I see George is still his old smiling self!! Glad you all had a good time on Mother's Day
I'm still a readin yer blog J. but whats the crap about triangle players??? My cousin daryl plays the dang triangle.
and as fer the teeth brushin, I always just leave the water runnin' this way I always get where i'm goin' waay early!
later bub
I still read the blog and Cool Nanny and I are on the Bean count down duty, we follow it more that ever.
Jared, we want to remind you to bring a mobil phone with a camera, so that you can email a picture as soon as possible.
Hillbillies for Clinton are supporting your Tax spending politicians so that the Bean and Brandon can get their college bond she promised if it is retroactive. Don't you love it when politicans take money away from those rich people, and give it to us.
Here in New Jersey garbage men make good money. Most are unionized and can make big bucks. I don't know if you would want that job in the summer though, it could get a little smelly.
Hey Jared, I bet you didn't know Steve cee was a trash man. Yeh he really was for the city of Burlington in the summers during college. He made great money doing it but said it was a really shitty, smelly job.
Anyway tell panda I got her email but for some reason I have trouble when I try and respond and send it from work. It doesn't work. So I need to get of my lazy butt after work and either call or email her back.
We love you guys and I can't believe the bean is almost here! I absolutely, positively can not wait for you guys to visit this summer!!!!!!!
A. Unbuckling my seatbelt as I'm fractions of a mile away from my destination helps me get there faster too.
B. Count me among those that want to maintain segregation of the outhouses. If I'm starting to like a girl, but not sold on her yet, and end up in a neighboring stall to her while she's having a hard time, well, that could really suck. I'm just not ready to hear that at that juncture. Same would be true vice versa, I'd imagine.
Oh yeh and just to let you know Jared, I have used the mens bathroom at a concert once. The womens line was way to long so me and my girlfriends went in the guys. Oh yeh I bet that really makes me popular with you now! :)
Every trash day in Dot is an "everything goes trash pick up day". Our streets always look like that but the sand people usually come and grab everything before the sanitation engineers show up. You put something out the night before and its gone by morning. It doesn't matter how large. Nevermind, at first light when the can crews come out in droves.
I am shocked and outraged. While doing a search to find a used Gettingnemb Triangle at a reasonable price, I happened upon your crude site. Please discontinue writing about subjects that you know nothing about.
Thank you,
Francis J. Quinwithy
Past-President
Upper Nebraska Triangle Appreciation Guild
and the comment of the month goes to: Francis P Quttenwithy
Priceless . . .
(I am proctoring detention right now, so this made me smile)
Is the brushing your teeth meandering a recycled thought?
Hi everyone I just survived my first day of working 18 hours straight. Boy, I am either going to buy more birkenstocks or a big nice purse!!!! Hope you all are having a great week. I love you all. Hope the Bean is doing good!!!!

[Exercise directions]
List every place name that appears in the blog comments above, not counting names that are part of an organization's title.

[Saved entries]
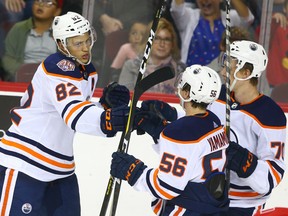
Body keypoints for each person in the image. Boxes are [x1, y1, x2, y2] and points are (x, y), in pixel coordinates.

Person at [0, 12, 131, 215]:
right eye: (77, 43)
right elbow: (74, 115)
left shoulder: (87, 70)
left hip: (60, 167)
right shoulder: (57, 67)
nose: (85, 47)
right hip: (25, 163)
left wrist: (105, 107)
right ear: (61, 44)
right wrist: (109, 120)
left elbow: (75, 109)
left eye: (87, 40)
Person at [141, 40, 287, 215]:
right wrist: (171, 115)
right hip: (206, 196)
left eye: (229, 67)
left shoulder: (270, 115)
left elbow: (271, 178)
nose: (223, 72)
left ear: (246, 73)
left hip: (243, 205)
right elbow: (198, 128)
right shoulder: (218, 96)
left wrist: (245, 163)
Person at [110, 64, 230, 215]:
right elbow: (191, 154)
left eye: (182, 86)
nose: (177, 89)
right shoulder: (214, 122)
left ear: (187, 93)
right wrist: (159, 129)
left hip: (187, 209)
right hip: (212, 207)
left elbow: (167, 187)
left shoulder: (179, 132)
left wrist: (133, 171)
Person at [170, 0, 254, 67]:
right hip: (192, 79)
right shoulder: (189, 16)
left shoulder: (231, 17)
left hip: (222, 80)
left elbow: (248, 18)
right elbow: (176, 9)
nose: (205, 0)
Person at [118, 18, 183, 94]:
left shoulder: (181, 70)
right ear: (147, 41)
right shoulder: (131, 66)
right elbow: (124, 98)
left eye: (167, 39)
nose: (162, 44)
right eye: (157, 38)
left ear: (172, 44)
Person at [2, 0, 63, 81]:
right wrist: (24, 70)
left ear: (57, 11)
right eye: (38, 1)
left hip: (51, 79)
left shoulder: (62, 33)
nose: (41, 5)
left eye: (48, 3)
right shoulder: (18, 29)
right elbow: (7, 58)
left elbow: (68, 61)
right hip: (21, 78)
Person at [266, 0, 288, 88]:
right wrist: (273, 17)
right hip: (277, 83)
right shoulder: (277, 23)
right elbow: (263, 31)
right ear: (284, 9)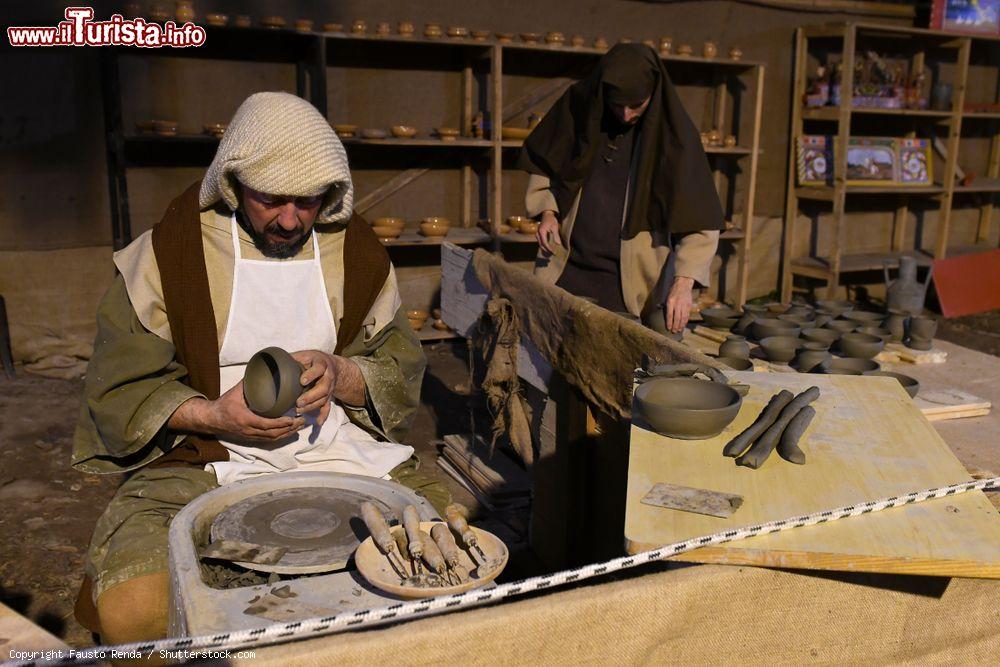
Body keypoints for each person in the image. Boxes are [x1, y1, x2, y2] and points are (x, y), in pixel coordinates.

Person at [71, 92, 448, 643]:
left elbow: (396, 358)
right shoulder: (170, 253)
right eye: (271, 199)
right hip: (204, 455)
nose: (291, 219)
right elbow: (120, 384)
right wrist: (210, 415)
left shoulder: (357, 251)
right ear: (233, 181)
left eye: (309, 202)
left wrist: (343, 374)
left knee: (449, 559)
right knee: (138, 609)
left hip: (335, 445)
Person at [519, 43, 725, 334]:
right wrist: (548, 211)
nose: (626, 115)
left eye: (636, 105)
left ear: (653, 92)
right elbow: (546, 161)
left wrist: (684, 282)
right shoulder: (580, 108)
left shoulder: (675, 138)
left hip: (629, 286)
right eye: (617, 104)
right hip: (564, 269)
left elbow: (700, 220)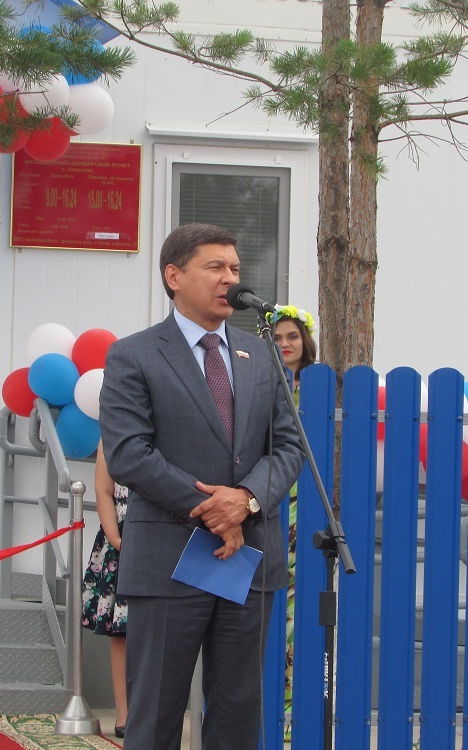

[Expected answer]
New Jersey, Burlington, Dot